### Given records
════════════════

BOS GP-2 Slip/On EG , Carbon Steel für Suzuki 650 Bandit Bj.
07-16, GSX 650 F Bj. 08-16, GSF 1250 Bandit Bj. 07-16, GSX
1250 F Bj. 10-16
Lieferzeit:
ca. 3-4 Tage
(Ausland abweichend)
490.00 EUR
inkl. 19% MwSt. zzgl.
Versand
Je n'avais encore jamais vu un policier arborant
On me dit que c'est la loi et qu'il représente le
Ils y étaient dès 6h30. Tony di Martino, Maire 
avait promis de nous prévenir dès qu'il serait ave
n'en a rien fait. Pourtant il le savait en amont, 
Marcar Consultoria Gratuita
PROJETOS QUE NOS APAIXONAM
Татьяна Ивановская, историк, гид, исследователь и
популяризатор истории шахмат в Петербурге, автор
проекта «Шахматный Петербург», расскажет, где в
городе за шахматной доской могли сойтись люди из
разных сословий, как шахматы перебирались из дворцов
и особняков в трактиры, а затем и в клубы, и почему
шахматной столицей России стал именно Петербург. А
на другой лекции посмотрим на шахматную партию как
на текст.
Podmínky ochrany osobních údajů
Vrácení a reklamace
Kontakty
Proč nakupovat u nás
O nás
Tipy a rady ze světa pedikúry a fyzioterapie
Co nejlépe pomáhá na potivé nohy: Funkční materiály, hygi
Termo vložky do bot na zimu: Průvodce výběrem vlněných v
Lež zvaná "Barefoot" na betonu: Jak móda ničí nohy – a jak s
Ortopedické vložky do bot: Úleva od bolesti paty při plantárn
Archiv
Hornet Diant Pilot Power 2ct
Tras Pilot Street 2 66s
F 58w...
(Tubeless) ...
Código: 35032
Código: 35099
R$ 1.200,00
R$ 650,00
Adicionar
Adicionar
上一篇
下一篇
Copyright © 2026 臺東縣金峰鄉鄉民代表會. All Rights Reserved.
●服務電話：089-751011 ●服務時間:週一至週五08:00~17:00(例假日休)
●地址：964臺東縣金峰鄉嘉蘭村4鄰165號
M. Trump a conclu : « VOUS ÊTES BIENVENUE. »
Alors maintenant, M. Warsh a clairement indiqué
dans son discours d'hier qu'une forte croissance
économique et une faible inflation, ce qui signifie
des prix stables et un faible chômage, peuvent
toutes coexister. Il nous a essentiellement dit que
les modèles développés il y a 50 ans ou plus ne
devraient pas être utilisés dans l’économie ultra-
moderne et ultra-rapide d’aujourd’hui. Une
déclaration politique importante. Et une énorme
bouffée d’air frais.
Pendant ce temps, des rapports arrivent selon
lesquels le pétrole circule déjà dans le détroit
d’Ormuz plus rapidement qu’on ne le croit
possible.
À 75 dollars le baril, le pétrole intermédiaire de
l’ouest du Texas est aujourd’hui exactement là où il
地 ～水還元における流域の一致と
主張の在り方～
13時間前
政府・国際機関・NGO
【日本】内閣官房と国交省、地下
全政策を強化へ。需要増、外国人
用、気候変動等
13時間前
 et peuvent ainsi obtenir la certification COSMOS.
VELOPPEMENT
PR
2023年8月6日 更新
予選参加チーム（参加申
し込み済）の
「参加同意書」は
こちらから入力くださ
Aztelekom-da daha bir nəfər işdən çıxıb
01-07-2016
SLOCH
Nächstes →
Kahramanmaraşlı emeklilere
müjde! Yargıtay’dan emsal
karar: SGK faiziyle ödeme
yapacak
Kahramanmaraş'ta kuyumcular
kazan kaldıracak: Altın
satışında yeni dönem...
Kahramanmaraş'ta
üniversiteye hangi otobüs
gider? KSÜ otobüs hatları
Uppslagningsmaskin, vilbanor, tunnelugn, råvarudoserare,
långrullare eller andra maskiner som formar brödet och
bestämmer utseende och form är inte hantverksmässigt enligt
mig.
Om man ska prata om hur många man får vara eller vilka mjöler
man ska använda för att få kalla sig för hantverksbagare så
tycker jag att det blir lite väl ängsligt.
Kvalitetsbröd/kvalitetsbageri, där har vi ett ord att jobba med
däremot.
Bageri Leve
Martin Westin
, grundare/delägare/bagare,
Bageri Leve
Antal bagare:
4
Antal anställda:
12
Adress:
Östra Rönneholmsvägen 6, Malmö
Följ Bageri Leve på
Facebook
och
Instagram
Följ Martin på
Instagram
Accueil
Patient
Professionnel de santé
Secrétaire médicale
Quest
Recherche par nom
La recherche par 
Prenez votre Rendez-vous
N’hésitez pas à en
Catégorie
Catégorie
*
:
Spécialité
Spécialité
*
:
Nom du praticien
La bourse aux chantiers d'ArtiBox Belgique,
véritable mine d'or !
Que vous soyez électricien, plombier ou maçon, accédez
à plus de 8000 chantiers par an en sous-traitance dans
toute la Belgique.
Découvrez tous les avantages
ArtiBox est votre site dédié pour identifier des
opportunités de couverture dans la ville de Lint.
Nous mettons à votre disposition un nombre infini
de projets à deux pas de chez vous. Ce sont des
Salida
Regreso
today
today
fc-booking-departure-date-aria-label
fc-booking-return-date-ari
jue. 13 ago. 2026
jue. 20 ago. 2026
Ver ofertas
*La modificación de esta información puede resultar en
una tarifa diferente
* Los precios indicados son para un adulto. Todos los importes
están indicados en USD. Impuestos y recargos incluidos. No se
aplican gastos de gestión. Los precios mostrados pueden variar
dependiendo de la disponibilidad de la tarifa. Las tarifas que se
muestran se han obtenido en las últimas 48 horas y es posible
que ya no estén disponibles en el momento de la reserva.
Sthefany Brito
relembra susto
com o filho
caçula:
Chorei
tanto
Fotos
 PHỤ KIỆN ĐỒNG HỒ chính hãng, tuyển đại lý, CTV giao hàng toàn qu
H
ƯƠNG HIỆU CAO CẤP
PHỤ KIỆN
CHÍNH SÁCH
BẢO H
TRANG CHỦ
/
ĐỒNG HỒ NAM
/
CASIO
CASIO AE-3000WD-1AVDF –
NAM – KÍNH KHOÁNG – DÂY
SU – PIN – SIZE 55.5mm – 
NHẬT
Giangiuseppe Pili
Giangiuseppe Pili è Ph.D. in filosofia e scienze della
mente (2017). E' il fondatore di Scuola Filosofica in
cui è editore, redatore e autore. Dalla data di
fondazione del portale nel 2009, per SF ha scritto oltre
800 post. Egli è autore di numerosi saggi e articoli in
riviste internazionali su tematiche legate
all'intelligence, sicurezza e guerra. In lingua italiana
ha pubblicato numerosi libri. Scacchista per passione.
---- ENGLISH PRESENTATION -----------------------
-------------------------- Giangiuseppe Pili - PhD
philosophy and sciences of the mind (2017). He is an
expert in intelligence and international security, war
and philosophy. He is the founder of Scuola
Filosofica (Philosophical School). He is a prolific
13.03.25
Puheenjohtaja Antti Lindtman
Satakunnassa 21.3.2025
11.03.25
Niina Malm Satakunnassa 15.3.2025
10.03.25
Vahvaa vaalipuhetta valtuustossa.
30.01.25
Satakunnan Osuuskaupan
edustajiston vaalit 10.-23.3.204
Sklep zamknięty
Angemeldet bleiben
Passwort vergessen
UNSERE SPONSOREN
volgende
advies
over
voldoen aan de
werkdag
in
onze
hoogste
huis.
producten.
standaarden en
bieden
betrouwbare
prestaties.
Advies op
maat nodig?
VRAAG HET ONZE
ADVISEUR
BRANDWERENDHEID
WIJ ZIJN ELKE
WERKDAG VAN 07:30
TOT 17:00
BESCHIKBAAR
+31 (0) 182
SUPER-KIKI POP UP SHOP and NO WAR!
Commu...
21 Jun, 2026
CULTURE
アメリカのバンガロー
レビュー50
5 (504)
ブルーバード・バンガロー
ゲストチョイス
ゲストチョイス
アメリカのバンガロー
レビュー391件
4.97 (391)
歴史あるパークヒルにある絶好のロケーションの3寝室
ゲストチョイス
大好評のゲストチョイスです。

════════════════

### Instructions to follow
Copy the lines above word for word, starting at the first line of the items and ending at the line that contains "разных сословий, как".

### Response below
BOS GP-2 Slip/On EG , Carbon Steel für Suzuki 650 Bandit Bj.
07-16, GSX 650 F Bj. 08-16, GSF 1250 Bandit Bj. 07-16, GSX
1250 F Bj. 10-16
Lieferzeit:
ca. 3-4 Tage
(Ausland abweichend)
490.00 EUR
inkl. 19% MwSt. zzgl.
Versand
Je n'avais encore jamais vu un policier arborant
On me dit que c'est la loi et qu'il représente le
Ils y étaient dès 6h30. Tony di Martino, Maire 
avait promis de nous prévenir dès qu'il serait ave
n'en a rien fait. Pourtant il le savait en amont, 
Marcar Consultoria Gratuita
PROJETOS QUE NOS APAIXONAM
Татьяна Ивановская, историк, гид, исследователь и
популяризатор истории шахмат в Петербурге, автор
проекта «Шахматный Петербург», расскажет, где в
городе за шахматной доской могли сойтись люди из
разных сословий, как шахматы перебирались из дворцов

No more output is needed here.